**TASK**
Within the records below, reproduce without change the lines from the line that has "64. Wensvoort G, Terpstra" through the line that has "66. Meng XJ, Paul", and only those.

━━ SUPPLIED MATERIAL

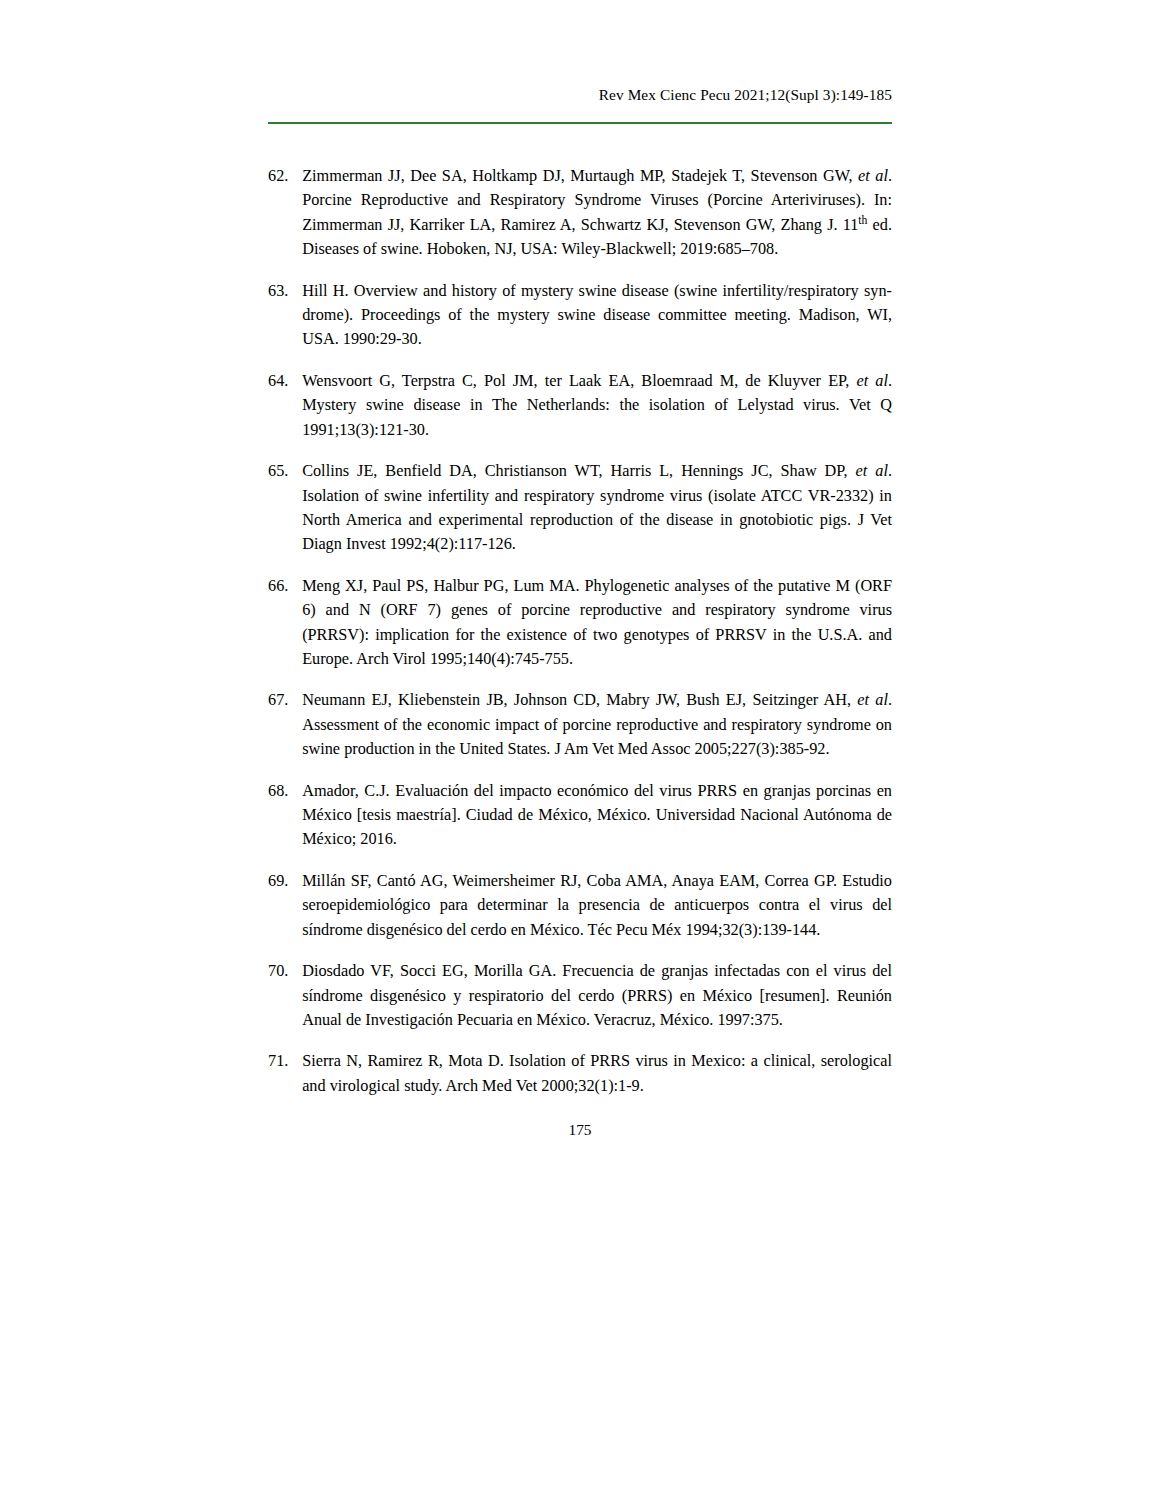Rev Mex Cienc Pecu 2021;12(Supl 3):149-185
62. Zimmerman JJ, Dee SA, Holtkamp DJ, Murtaugh MP, Stadejek T, Stevenson GW, et al. Porcine Reproductive and Respiratory Syndrome Viruses (Porcine Arteriviruses). In: Zimmerman JJ, Karriker LA, Ramirez A, Schwartz KJ, Stevenson GW, Zhang J. 11th ed. Diseases of swine. Hoboken, NJ, USA: Wiley-Blackwell; 2019:685–708.
63. Hill H. Overview and history of mystery swine disease (swine infertility/respiratory syndrome). Proceedings of the mystery swine disease committee meeting. Madison, WI, USA. 1990:29-30.
64. Wensvoort G, Terpstra C, Pol JM, ter Laak EA, Bloemraad M, de Kluyver EP, et al. Mystery swine disease in The Netherlands: the isolation of Lelystad virus. Vet Q 1991;13(3):121-30.
65. Collins JE, Benfield DA, Christianson WT, Harris L, Hennings JC, Shaw DP, et al. Isolation of swine infertility and respiratory syndrome virus (isolate ATCC VR-2332) in North America and experimental reproduction of the disease in gnotobiotic pigs. J Vet Diagn Invest 1992;4(2):117-126.
66. Meng XJ, Paul PS, Halbur PG, Lum MA. Phylogenetic analyses of the putative M (ORF 6) and N (ORF 7) genes of porcine reproductive and respiratory syndrome virus (PRRSV): implication for the existence of two genotypes of PRRSV in the U.S.A. and Europe. Arch Virol 1995;140(4):745-755.
67. Neumann EJ, Kliebenstein JB, Johnson CD, Mabry JW, Bush EJ, Seitzinger AH, et al. Assessment of the economic impact of porcine reproductive and respiratory syndrome on swine production in the United States. J Am Vet Med Assoc 2005;227(3):385-92.
68. Amador, C.J. Evaluación del impacto económico del virus PRRS en granjas porcinas en México [tesis maestría]. Ciudad de México, México. Universidad Nacional Autónoma de México; 2016.
69. Millán SF, Cantó AG, Weimersheimer RJ, Coba AMA, Anaya EAM, Correa GP. Estudio seroepidemiológico para determinar la presencia de anticuerpos contra el virus del síndrome disgenésico del cerdo en México. Téc Pecu Méx 1994;32(3):139-144.
70. Diosdado VF, Socci EG, Morilla GA. Frecuencia de granjas infectadas con el virus del síndrome disgenésico y respiratorio del cerdo (PRRS) en México [resumen]. Reunión Anual de Investigación Pecuaria en México. Veracruz, México. 1997:375.
71. Sierra N, Ramirez R, Mota D. Isolation of PRRS virus in Mexico: a clinical, serological and virological study. Arch Med Vet 2000;32(1):1-9.
175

━━━━

**SOLUTION**
64. Wensvoort G, Terpstra C, Pol JM, ter Laak EA, Bloemraad M, de Kluyver EP, et al. Mystery swine disease in The Netherlands: the isolation of Lelystad virus. Vet Q 1991;13(3):121-30.
65. Collins JE, Benfield DA, Christianson WT, Harris L, Hennings JC, Shaw DP, et al. Isolation of swine infertility and respiratory syndrome virus (isolate ATCC VR-2332) in North America and experimental reproduction of the disease in gnotobiotic pigs. J Vet Diagn Invest 1992;4(2):117-126.
66. Meng XJ, Paul PS, Halbur PG, Lum MA. Phylogenetic analyses of the putative M (ORF 6) and N (ORF 7) genes of porcine reproductive and respiratory syndrome virus (PRRSV): implication for the existence of two genotypes of PRRSV in the U.S.A. and Europe. Arch Virol 1995;140(4):745-755.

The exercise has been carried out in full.